- _Request_:
Please copy, exactly as they appear below, the lines from the one containing "## Bug / Feature Request" through the one containing "3. Commit your".

****

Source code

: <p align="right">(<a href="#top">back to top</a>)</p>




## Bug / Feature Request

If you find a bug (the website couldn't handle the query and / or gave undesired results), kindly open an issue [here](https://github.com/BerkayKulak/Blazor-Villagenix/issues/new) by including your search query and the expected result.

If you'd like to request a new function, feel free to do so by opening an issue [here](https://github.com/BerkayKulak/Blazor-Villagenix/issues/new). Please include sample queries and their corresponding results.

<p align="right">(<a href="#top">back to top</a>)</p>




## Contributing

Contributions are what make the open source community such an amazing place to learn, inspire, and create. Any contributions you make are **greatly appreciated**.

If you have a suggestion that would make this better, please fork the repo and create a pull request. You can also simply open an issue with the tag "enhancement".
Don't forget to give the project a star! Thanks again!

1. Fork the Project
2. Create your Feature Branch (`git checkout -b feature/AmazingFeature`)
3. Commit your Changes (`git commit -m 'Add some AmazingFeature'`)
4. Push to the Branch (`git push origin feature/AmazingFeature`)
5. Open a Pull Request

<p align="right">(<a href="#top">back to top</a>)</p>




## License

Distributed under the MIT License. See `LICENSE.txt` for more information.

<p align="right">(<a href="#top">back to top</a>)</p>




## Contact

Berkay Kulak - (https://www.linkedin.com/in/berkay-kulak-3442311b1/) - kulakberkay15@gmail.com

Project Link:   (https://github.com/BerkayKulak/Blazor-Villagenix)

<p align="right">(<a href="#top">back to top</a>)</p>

****

- _Problem solution_:
## Bug / Feature Request

If you find a bug (the website couldn't handle the query and / or gave undesired results), kindly open an issue [here](https://github.com/BerkayKulak/Blazor-Villagenix/issues/new) by including your search query and the expected result.

If you'd like to request a new function, feel free to do so by opening an issue [here](https://github.com/BerkayKulak/Blazor-Villagenix/issues/new). Please include sample queries and their corresponding results.

<p align="right">(<a href="#top">back to top</a>)</p>




## Contributing

Contributions are what make the open source community such an amazing place to learn, inspire, and create. Any contributions you make are **greatly appreciated**.

If you have a suggestion that would make this better, please fork the repo and create a pull request. You can also simply open an issue with the tag "enhancement".
Don't forget to give the project a star! Thanks again!

1. Fork the Project
2. Create your Feature Branch (`git checkout -b feature/AmazingFeature`)
3. Commit your Changes (`git commit -m 'Add some AmazingFeature'`)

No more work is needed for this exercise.